Awesome video Dawn...Dream looks like she's going strong! Congrats on your placing!


----------



## AnitaAnne (Oct 31, 2010)

Congrats on finishing in the top ten! Cool video, good camera test! 

I did wonder what the horses were thinking...George's face says it all!! "of all the hare-brained ideas!!" and sweat Dream "just humor them, they are only human"


----------



## Herosbud (Dec 14, 2013)

Phantom, Great pictures and video. Congrats on placing so well. I have never seen an endurance run much less ridden in one but I'm sure I could not hack 50 miles. The trip across that levy was pretty neat!


----------



## phantomhorse13 (Feb 18, 2011)

Herosbud said:


> The trip across that levy was pretty neat!
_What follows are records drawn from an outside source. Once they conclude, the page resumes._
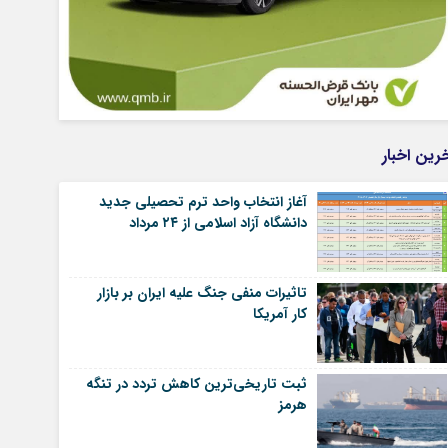
رین اخبار
آغاز انتخاب واحد ترم تحصیلی جدید
دانشگاه آزاد اسلامی از ۲۴ مرداد
تاثیرات منفی جنگ علیه ایران بر بازار
کار آمریکا
ثبت تاریخی‌ترین کاهش تردد در تنگه
هرمز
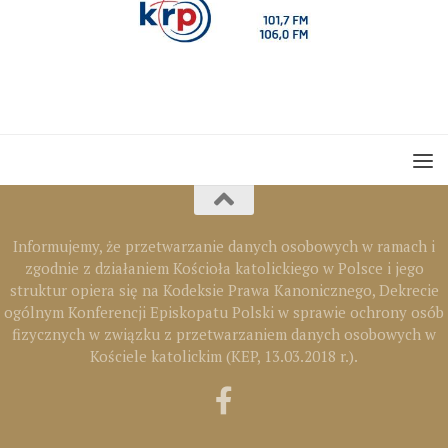
Informujemy, że przetwarzanie danych osobowych w ramach i
zgodnie z działaniem Kościoła katolickiego w Polsce i jego
struktur opiera się na Kodeksie Prawa Kanonicznego, Dekrecie
ogólnym Konferencji Episkopatu Polski w sprawie ochrony osób
fizycznych w związku z przetwarzaniem danych osobowych w
Kościele katolickim (KEP, 13.03.2018 r.).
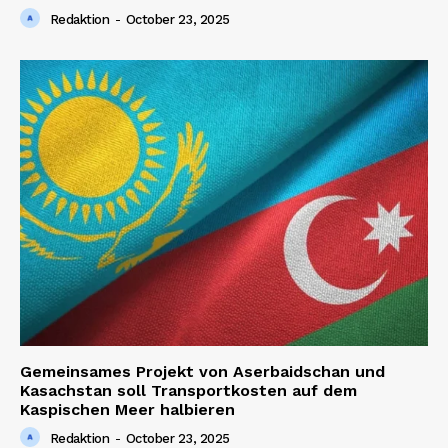
Redaktion
-
October 23, 2025
Gemeinsames Projekt von Aserbaidschan und
Kasachstan soll Transportkosten auf dem
Kaspischen Meer halbieren
Redaktion
-
October 23, 2025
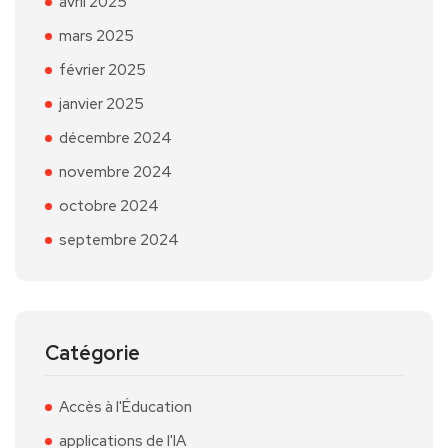
avril 2025
mars 2025
février 2025
janvier 2025
décembre 2024
novembre 2024
octobre 2024
septembre 2024
Catégorie
Accès à l'Éducation
applications de l'IA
Those are actually cranberry bogs! This time of year there isn't much to see, but the harvest in the fall is fascinating - they still use boards and do it the "old fashioned way." If you drink Ocean Spray juices, you may well have drank juice from cranberries that grew in one of those bogs.


----------



## phantomhorse13 (Feb 18, 2011)

A picture of one of the bogs from a previous year:


----------



## Eole (Apr 19, 2013)

You have my admiration. You start from "it was cold, and wet, and windy, and we wanted to crawl back in bed... "
To "What a nice start to the season" !!

You have the real endurance spirit: "That was really painful and miserable, let's do it again soon" :lol:

Nice pics and video and congratulation on the placings. How many starts-finish in the 50? Do you have a Matrix pad? If so, which inserts did you choose and why? (I'm shopping for one...)


----------



## Zexious (Aug 2, 2013)

Gah, all that rain! I don't think I could do it xD

Congratulations on your placing 8D


----------



## phantomhorse13 (Feb 18, 2011)

Eole said:


> How many starts-finish in the 50? Do you have a Matrix pad? If so, which inserts did you choose and why? (I'm shopping for one...)


Only 22 starters this year, which is down from the normal 40ish (between the terrible winter not letting anybody condition, entries were down.. and then with the horrible forecast, they lost 8 starters the days right before the ride!).

We do use Matrix pads for George and Sultan, no inserts. So far, their saddles fit well enough to keep their backs happy. The friend we were riding with also uses a Matrix pad, with the thinnest inserts as that is just enough to keep her sensitive-backed pony happy without altering the fit of her saddle.


----------